Der Platz in dem kleinen Hohlraum war eh schon sehr eng. Ich konnte mich kaum darin bewegen. Hier auch noch Platz für hinderliche Brocken zu finden, war nahezu unmöglich. Ich rief dem Helfer zu, dass ich einen Korb bräuchte, mit dem wir den Schutt nach oben befördern konnten. Den ganzen Haufen von oben nach unten abzutragen, würde viel zu lange dauern und wäre für die Überlebende viel zu gefährlich. Schräge Platten könnten abrutschen und sie im schlimmsten Fall köpfen. Gliedmaßen würden vielleicht unnötig ge- oder zerquetscht.

Nein, es galt eine andere Lösung zu finden! Schonend und kalkulierbar für Retter und Opfer. Schlimm genug, dass der Junge sein Leben auf so tragische Weise verloren hatte. Die Nähe seines Fundortes zu dieser Frau ließ auf eine Familie, zumindest auf seine Mutter schließen.
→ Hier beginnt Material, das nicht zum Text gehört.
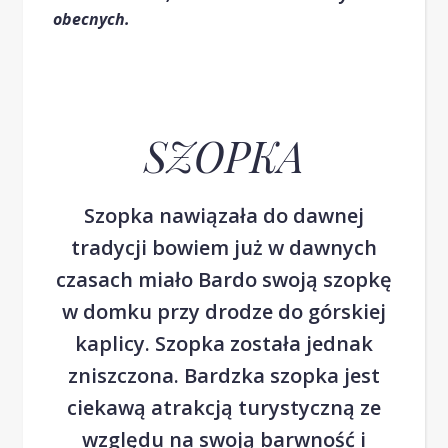
obecnych.
SZOPKA
Szopka nawiązała do dawnej
tradycji bowiem już w dawnych
czasach miało Bardo swoją szopkę
w domku przy drodze do górskiej
kaplicy. Szopka została jednak
zniszczona. Bardzka szopka jest
ciekawą atrakcją turystyczną ze
względu na swoją barwność i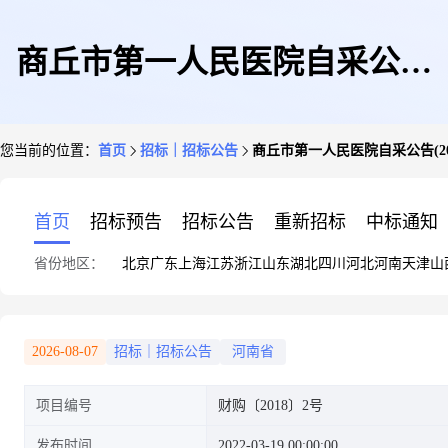
商丘市第一人民医院自采公告
您当前的位置：
首页
招标｜招标公告
商丘市第一人民医院自采公告(2022
(2022-19)
首页
招标预告
招标公告
重新招标
中标通知
省份地区：
北京
广东
上海
江苏
浙江
山东
湖北
四川
河北
河南
天津
山
2026-08-07
招标｜招标公告
河南省
项目编号
财购〔2018〕2号
发布时间
2022-03-19 00:00:00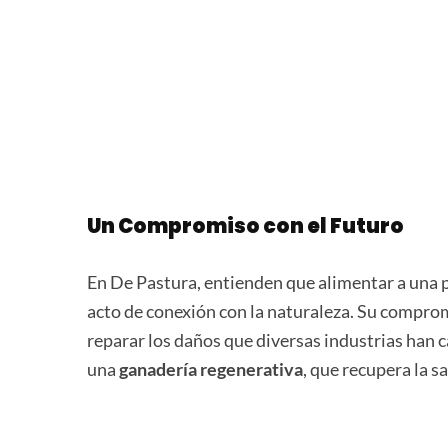
Un Compromiso con el Futuro
En De Pastura, entienden que alimentar a una 
acto de conexión con la naturaleza. Su compromi
reparar los daños que diversas industrias han
una
ganadería regenerativa
, que recupera la s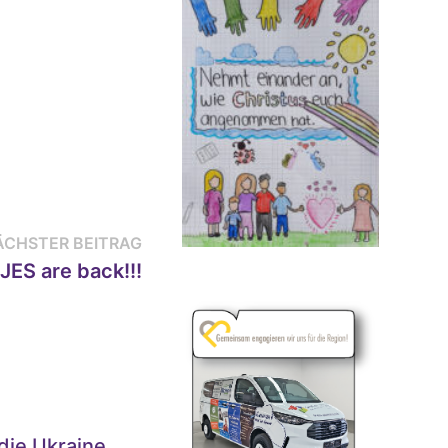
Nächster
ÄCHSTER BEITRAG
Beitrag:
JES are back!!!
die Ukraine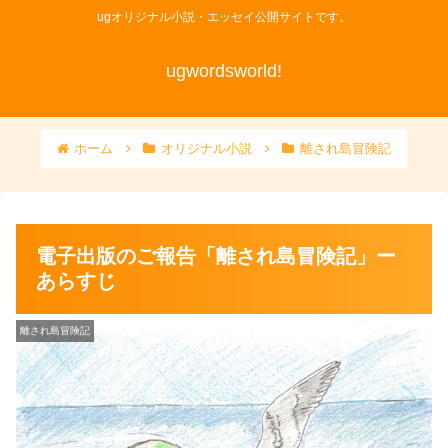
ugオリジナル小説・エッセイ公開サイトです。
ugwordsworld!
ホーム
オリジナル小説
離され島冒険記
電子出版のご報告「離され島冒険記」ー
あらすじ
離され島冒険記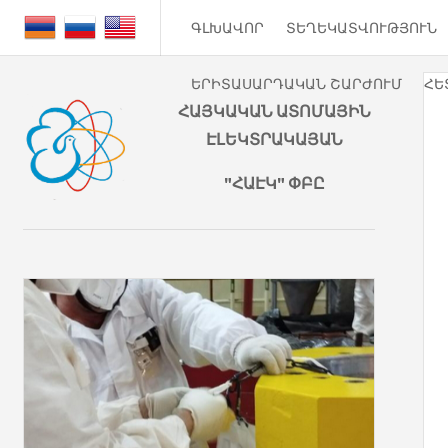
ԳԼԽԱՎՈՐ
ՏԵՂԵԿԱՏՎՈՒԹՅՈՒՆ
ԵՐԻՏԱՍԱՐԴԱԿԱՆ ՇԱՐԺՈՒՄ
ՀԵ
ՀԱՅԿԱԿԱՆ ԱՏՈՄԱՅԻՆ
ԷԼԵԿՏՐԱԿԱՅԱՆ
"ՀԱԷԿ" ՓԲԸ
Kurz kam in mir der schreckliche Gedanke auf, dass in diesem Trümmerfeld eine ganze Familie begraben sein könnte.

Der Junge war noch nicht alt, sein Alter wegen der starken Verschmutzung kaum zu schätzen. Vielleicht so 4 bis 7 Jahre alt? Wenn meine Schätzung einigermaßen stimmte, galt es hier eine junge Familie zu finden und zu retten.

Auf dem Korb konnte ich nicht warten. Stein für Stein warf ich durch den engen Spalt nach oben. Ich hatte keine Ahnung, wie instabil der Schutthaufen war. Aber das Risiko, selbst verschüttet zu werden, musste ich einfach auf mich nehmen.